南京博物院现在保留着《职贡图》的残卷。《职贡图》上是“梁元帝萧绎”这样一个题名。当然,此画到底是不是梁元帝时期的,姑且存疑,有可能是一个摹本。而在波斯国条题记里边就引用了释道安《西域诸国志》[18]的长文。由此我们可以知道,波斯通使南朝所走的就是我们前面讲过的青海道,或者称河南道,也就是从西域经过吐谷浑,即今天青海这一带,南下益州到达四川,然后再溯长江而下到达建康(也就是今天的南京)。
中国境内迄今为止发现的数量最多的萨珊波斯遗物,应该是萨珊波斯的银币。在1959年5月,有过一次非常惊人的发现。在中国最西部的县份——乌恰县,其西面的深山当中有一条古道,修路工在山崖下修路的时候,在一条石头缝里非常偶然地发现了13根金条和947枚波斯银币,这数量是非常大的。而这947枚波斯银币全部属于萨珊波斯时期。
沿着丝绸之路一路往东,在新疆的库车、焉耆、吐鲁番,再往东到宁夏、内蒙古、陕西、山西、河北、河南等省区,都出土过萨珊银币。当时萨珊波斯的银币是一种国际货币,广泛流通于东欧、中亚之间。公元六七世纪,还在中国河西地区[19]通用。《隋书·食货志》里边有这样的记载,北周时期——北周当然也是魏晋南北朝的一个组成部分了——“河西诸郡,或用西域金银之钱,而官不禁。”河西这个地方,通用的是西域的金钱或者银钱,而北周是不禁止的。从出土文书和考古发现来看,所谓的“西域金银钱”里边,相当一部分是萨珊波斯的银币,它们在中国境内都通用。
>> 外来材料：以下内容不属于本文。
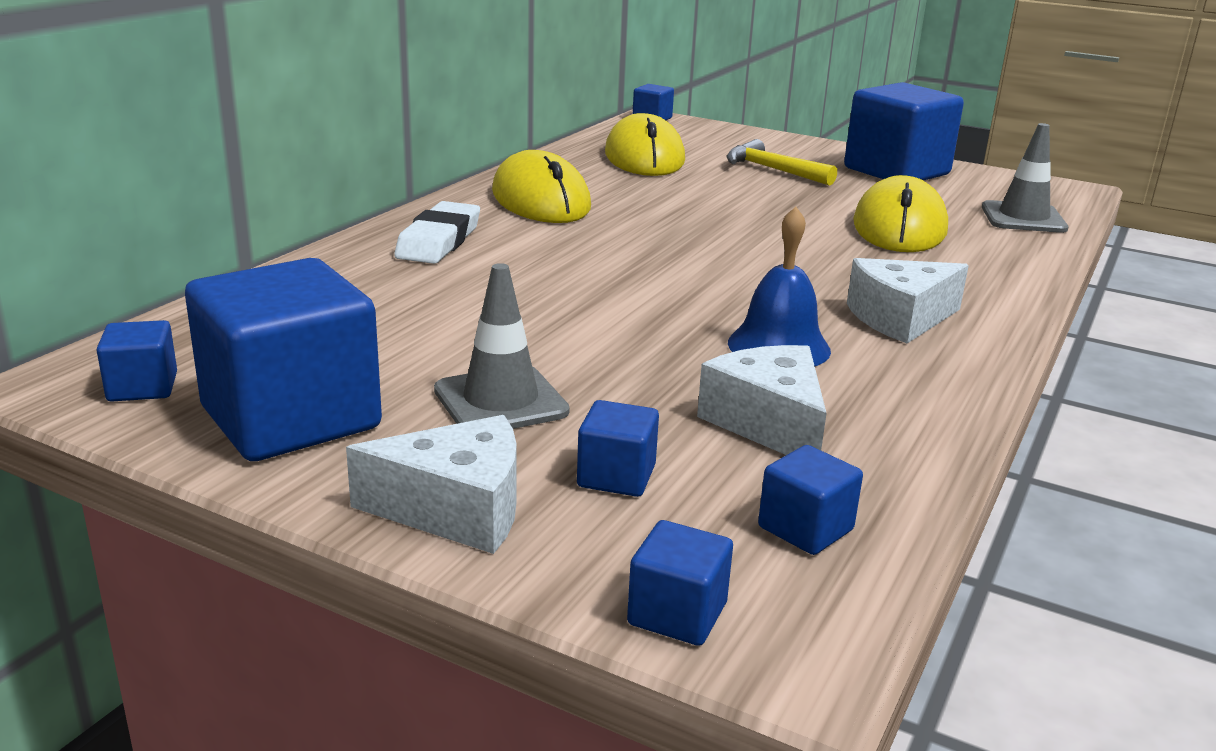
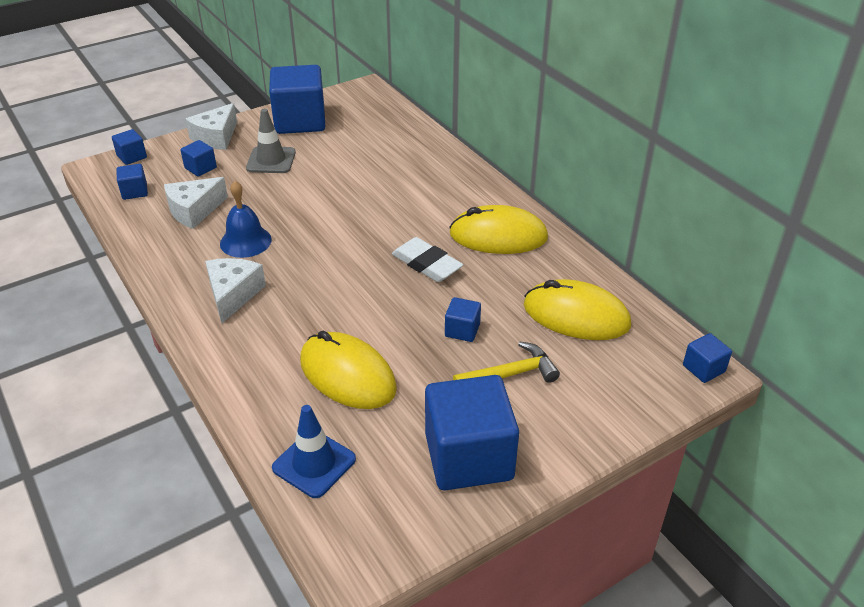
camera: 120 degrees right, 15 degrees up
(142, 387) = (348, 100): blue cube -> blue cube (462, 330)
(439, 241) = (449, 185): white eraser -> white eraser (427, 264)
(768, 423) = (194, 211): white cheese -> white cheese turned 135 degrees clockwise
(1023, 218) = (314, 463): grey traffic cone -> blue traffic cone

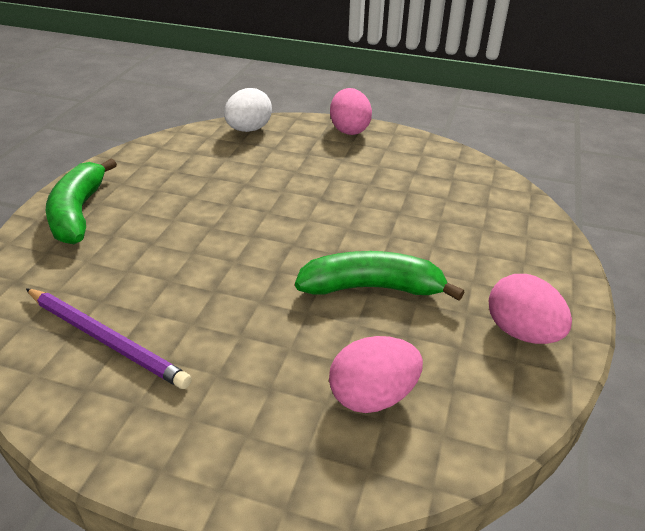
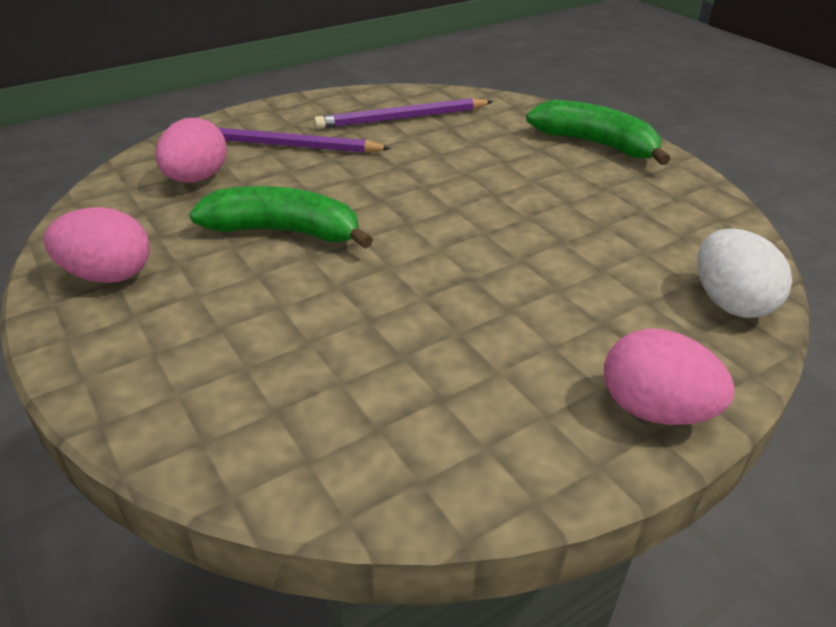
camera: 130 degrees right, 0 degrees up
(245, 380) = (289, 146): none -> purple pencil
(372, 288) = (285, 232): green banana -> green banana turned 120 degrees counterclockwise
沿着陆上丝绸之路传进来的,还有萨珊的玻璃器,通过对这些玻璃的颜色、加工方法、类型进行对比,对纹饰进行研究,对化学成分进行分析,我们现在已经很清楚,中国魏晋南北朝时期墓葬中出土的这一批类似的玻璃器皿,基本上是伊朗的萨珊玻璃。
比较有意思的是,中国出土的萨珊玻璃器皿,它的数量恐怕还没有在日本传世和出土的萨珊玻璃器皿多。换句话说,日本历代相传的或者从地下出土的萨珊玻璃器,比在中国到今天为止发现的可能还要多。比如在日本奈良县,它的古坟里边就出土过萨珊波斯的刻花玻璃碗。而学术界针对这个情况,比较一致的意见是,日本的萨珊玻璃器皿应该都是通过中国传入的。换句话说,我们完全有理由期待,在未来,在中国境内会有更多的萨珊玻璃器皿出土。
公元5到8世纪之间,中国的上层阶级流行使用的金银器皿普遍非常奢华,这也应该是受到了中亚和西亚的影响。早在公元五六世纪,萨珊波斯的金银器就已经传到了中国。在这方面的考古发现是相当多的,我们也不在这里跟大家一一列举了。
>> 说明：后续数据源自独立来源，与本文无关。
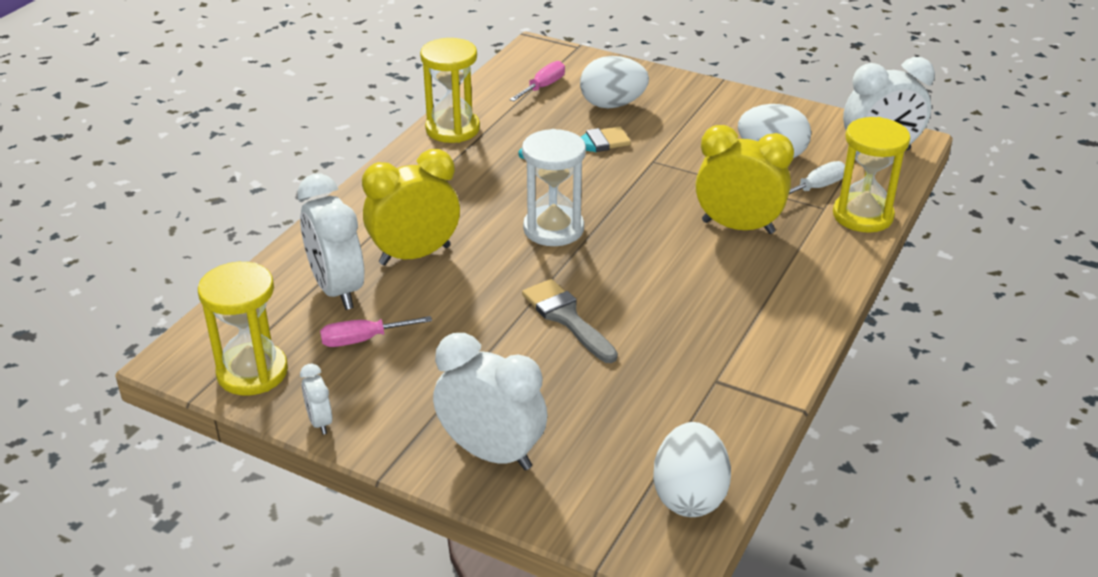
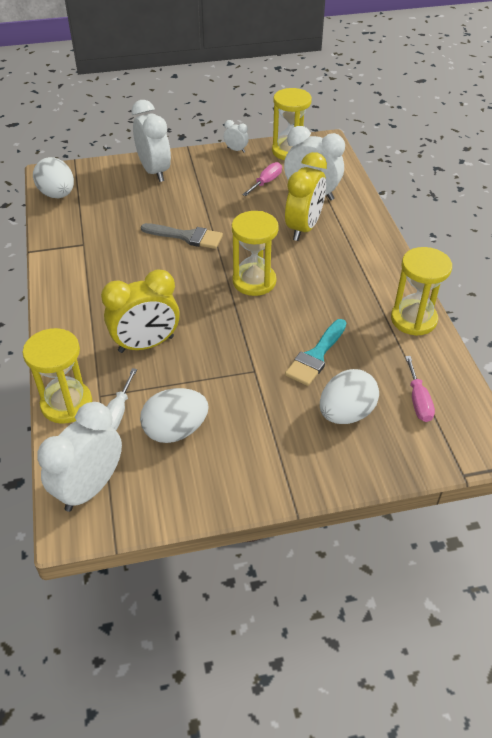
camera: 140 degrees right, 10 degrees up
(491, 453) = (154, 171): white clock -> white clock turned 105 degrees counterclockwise
(553, 229) = (254, 281): white hourglass -> yellow hourglass

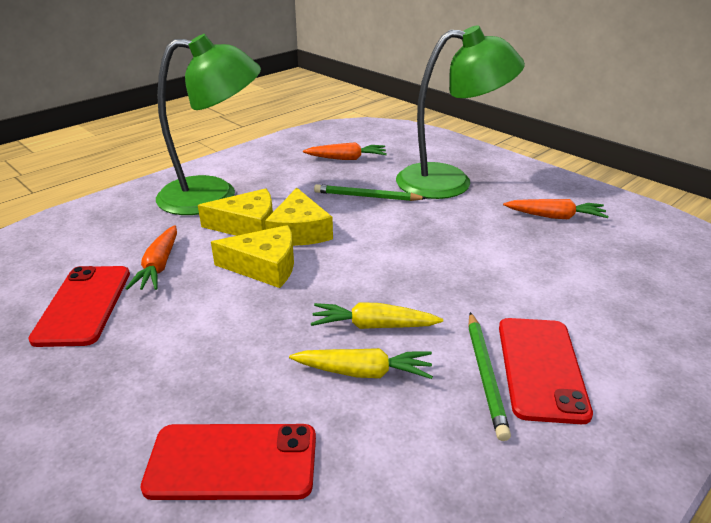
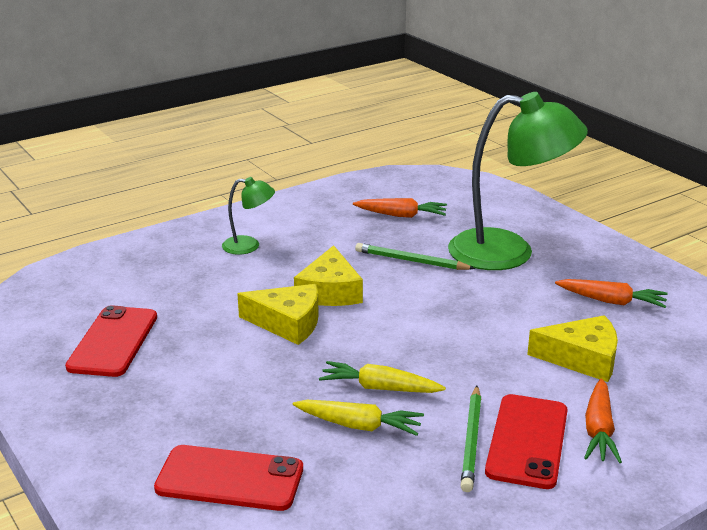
camera: 10 degrees right, 5 degrees down
(159, 266) = (185, 313): orange carrot -> orange carrot (599, 430)
(214, 196) = (249, 246): green lamp -> green lamp, size x0.45
(247, 226) = (278, 281): yellow cheese -> yellow cheese (582, 358)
如果我们说金银器、玻璃器、金币、银币,这些都是一些看得见摸得着的物质性的文化交流物品,那么非常值得注意的是,这些器物传进来的同时,有一些制造工艺也传了进来。工艺当然就不像器物那么具象、那么直观了。而且这些技艺传进来以后,它们的用途还发生了改变。比如,西方在加工金属器皿图形、纹饰的时候,会采用一种叫锤揲(dié)[20]的技法,就是用小而尖的锤子在金属器皿上敲。这种被用于金属器皿上的西方锤揲工艺,却在河北景县一个公元6世纪中期的墓里边出土的青瓷樽上发现了。换句话说,从西方传来的锤揲工艺,原来是用在金属器皿上的,居然被瓷器的故乡——中国用在了瓷器装饰上。
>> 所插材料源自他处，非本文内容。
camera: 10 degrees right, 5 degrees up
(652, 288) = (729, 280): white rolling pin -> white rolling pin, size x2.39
河南安阳北齐的一个墓葬里面出土过一件瓷扁壶,表面的胡人乐舞图也是模仿锤揲手法弄出来的。在公元五六世纪,中国非常流行的双耳扁壶,毫无疑问,是受到了伊朗高原在公元1到3世纪就开始流行的双耳扁壶的影响。当然,伊朗高原上流行的主要是上釉的陶器,而不是瓷器。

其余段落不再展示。